3. Muskuläre Dysbalancen und Schwäche:
Besonders Schwächen in der Waden-, Bein- oder Rumpfmuskulatur führen zu einem unzureichenden "Stoßdämpfer"-Effekt. Die Folge: eine Überlastung der Tibia.
Therapieansätze
1. Ruhe und Belastungssteuerung:
Zunächst muss die Trainingsintensität reduziert oder angepasst werden. Dies kann durch verringerten Laufumfang oder eine vorübergehende Umstellung auf alternative Sportarten wie Schwimmen oder Radfahren geschehen. Komplette Ruhe ist selten erforderlich – die Reduktion von Stoßbelastungen hingegen essenziell.
2. Kräftigungsübungen:
Gezielte Übungen zur Stärkung der Unterschenkel-, Oberschenkel-, Gesäß- und Rumpfmuskulatur verbessern den natürlichen "Stoßdämpfer"-Effekt – gleichzeitig fördern sie die Anpassung der Knochenstruktur.
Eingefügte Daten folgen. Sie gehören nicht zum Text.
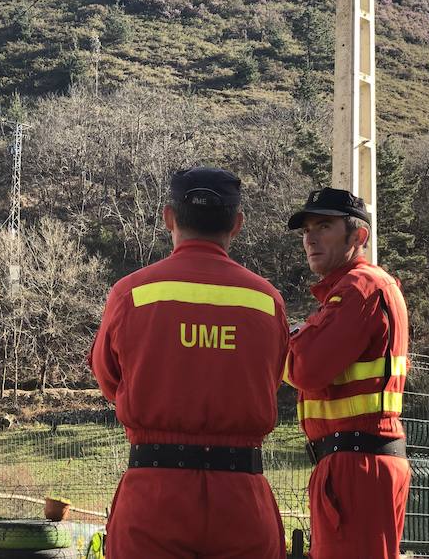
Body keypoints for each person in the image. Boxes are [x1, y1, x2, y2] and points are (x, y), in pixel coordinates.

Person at [89, 167, 288, 559]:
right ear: (237, 224)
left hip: (153, 495)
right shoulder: (268, 302)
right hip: (243, 499)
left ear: (169, 217)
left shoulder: (131, 293)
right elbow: (274, 377)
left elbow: (109, 380)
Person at [285, 187, 410, 559]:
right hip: (355, 461)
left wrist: (273, 346)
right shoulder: (354, 290)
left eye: (324, 226)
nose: (310, 238)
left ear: (359, 236)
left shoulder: (360, 288)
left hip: (356, 464)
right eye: (306, 229)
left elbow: (306, 368)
3. Graduelle Rückkehr zur Aktivität:
Ein strukturiertes "Return-to-Play"-Programm ist entscheidend, um erneute Verletzungen zu vermeiden. Beginnend mit schmerzfreiem Gehen über lockeres Joggen wird die Belastung langsam gesteigert – immer angepasst an das individuelle Schmerzlevel. In der späteren Rehabilitationsphase werden sportartspezifische Bewegungen und Sprungübungen integriert.
4. Begleitende Maßnahmen:
Neben den konservativen Hauptmaßnahmen können ergänzende Behandlungen zum Einsatz kommen:
· Kälte und NSAIDs: Kühlung und entzündungshemmende Medikamente können Schmerzen lindern, behandeln jedoch nicht die Ursache. Zudem können NSAIDs die Knochenheilung negativ beeinflussen.
· Stoßwellentherapie: Diese Therapieform kann bei chronischen Verläufen unterstützend wirken, bei denen alle oben genannten Methoden nicht ausreichend anschlagen.